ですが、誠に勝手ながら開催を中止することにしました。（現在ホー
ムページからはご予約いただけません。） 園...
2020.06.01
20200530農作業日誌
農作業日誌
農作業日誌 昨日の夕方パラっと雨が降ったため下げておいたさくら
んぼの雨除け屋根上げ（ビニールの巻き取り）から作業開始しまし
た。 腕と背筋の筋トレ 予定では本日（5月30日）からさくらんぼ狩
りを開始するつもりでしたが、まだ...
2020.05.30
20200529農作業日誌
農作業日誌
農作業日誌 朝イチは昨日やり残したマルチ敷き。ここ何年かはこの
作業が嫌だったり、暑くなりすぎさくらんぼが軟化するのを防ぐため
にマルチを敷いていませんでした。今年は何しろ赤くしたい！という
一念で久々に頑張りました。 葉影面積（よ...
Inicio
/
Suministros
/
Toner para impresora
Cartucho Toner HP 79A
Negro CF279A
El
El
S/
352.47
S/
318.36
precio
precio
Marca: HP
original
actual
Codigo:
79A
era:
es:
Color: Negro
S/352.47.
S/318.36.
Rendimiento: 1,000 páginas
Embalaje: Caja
++++++++
** ASSIGNMENT **
Your response should be the lines of the entries above that include the string "Toner".

** EXPECTED ANSWER **
Toner para impresora
Cartucho Toner HP 79A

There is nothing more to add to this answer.